Thanks to the progress in our understanding of the patho-biologic mechanisms responsible for the clinical expression of ARDs, the medical community currently possesses an array of effective therapeutic agents, including antimetabolites, JAK inhibitors, cytophiline binders, anti-pro inflammatory biologic therapies, such as anti-TNFα, anti-IL-1, 6, 17, and anti-B cell therapies. These therapeutic agents suppress auto-reactivity, prevent and sometimes reverse the tissue injury produced either by the activated immunocytes and their products (metalloproteinases, cytokines and chemokines) or by autoantigen-autoantibody complexes, which activate the complement cascade, further fueling the inflammatory process.
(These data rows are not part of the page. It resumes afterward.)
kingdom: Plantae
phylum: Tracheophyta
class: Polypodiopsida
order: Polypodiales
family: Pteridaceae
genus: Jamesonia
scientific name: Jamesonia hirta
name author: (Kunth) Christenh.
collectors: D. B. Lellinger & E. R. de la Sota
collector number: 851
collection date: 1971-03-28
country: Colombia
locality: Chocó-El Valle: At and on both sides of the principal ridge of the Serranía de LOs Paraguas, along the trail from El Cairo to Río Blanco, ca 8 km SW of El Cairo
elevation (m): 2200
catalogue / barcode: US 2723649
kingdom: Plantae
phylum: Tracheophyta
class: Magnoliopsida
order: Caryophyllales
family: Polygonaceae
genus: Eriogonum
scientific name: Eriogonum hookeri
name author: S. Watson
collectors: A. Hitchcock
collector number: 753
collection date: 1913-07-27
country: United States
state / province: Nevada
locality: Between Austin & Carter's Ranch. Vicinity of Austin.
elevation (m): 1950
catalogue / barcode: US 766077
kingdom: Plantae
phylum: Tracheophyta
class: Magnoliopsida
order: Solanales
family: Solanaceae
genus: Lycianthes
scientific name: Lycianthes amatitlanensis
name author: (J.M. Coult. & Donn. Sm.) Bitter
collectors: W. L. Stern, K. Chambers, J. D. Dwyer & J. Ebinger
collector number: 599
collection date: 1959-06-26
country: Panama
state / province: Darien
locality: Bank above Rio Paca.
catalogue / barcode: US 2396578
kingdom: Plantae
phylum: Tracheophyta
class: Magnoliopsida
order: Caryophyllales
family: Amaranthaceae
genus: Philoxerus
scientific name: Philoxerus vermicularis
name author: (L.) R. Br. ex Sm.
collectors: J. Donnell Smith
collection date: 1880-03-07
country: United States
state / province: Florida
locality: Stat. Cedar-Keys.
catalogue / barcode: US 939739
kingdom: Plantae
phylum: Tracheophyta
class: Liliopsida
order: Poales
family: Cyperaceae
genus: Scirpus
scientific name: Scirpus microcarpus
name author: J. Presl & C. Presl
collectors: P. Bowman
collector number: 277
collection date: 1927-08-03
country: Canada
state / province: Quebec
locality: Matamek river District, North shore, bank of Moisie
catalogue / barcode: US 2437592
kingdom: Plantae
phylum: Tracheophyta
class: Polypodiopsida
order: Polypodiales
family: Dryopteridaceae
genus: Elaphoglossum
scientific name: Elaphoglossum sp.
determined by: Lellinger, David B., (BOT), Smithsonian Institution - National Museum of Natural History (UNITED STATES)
The application of a given therapeutic agent, however, is not dictated by the label of a given entity, but by the predominant clinical manifestation(s) and their severity. For example, arthritis, regardless of the underlying disease, is treated with methotrexate alone or in combination with anti-proinflammatory biologic agents [42], glomerulonephritis is treated with similarly effective medications, the mycophenolate mofetil or the intravenous monthly pulses of cyclophosphamide, both in combination with high methyl prednisolone doses [43].

Declaration of competing interest

The authors declare that they have no known competing financial interests or personal relationships that could have appeared to influence the work reported in this paper not have resieved any funds for this work.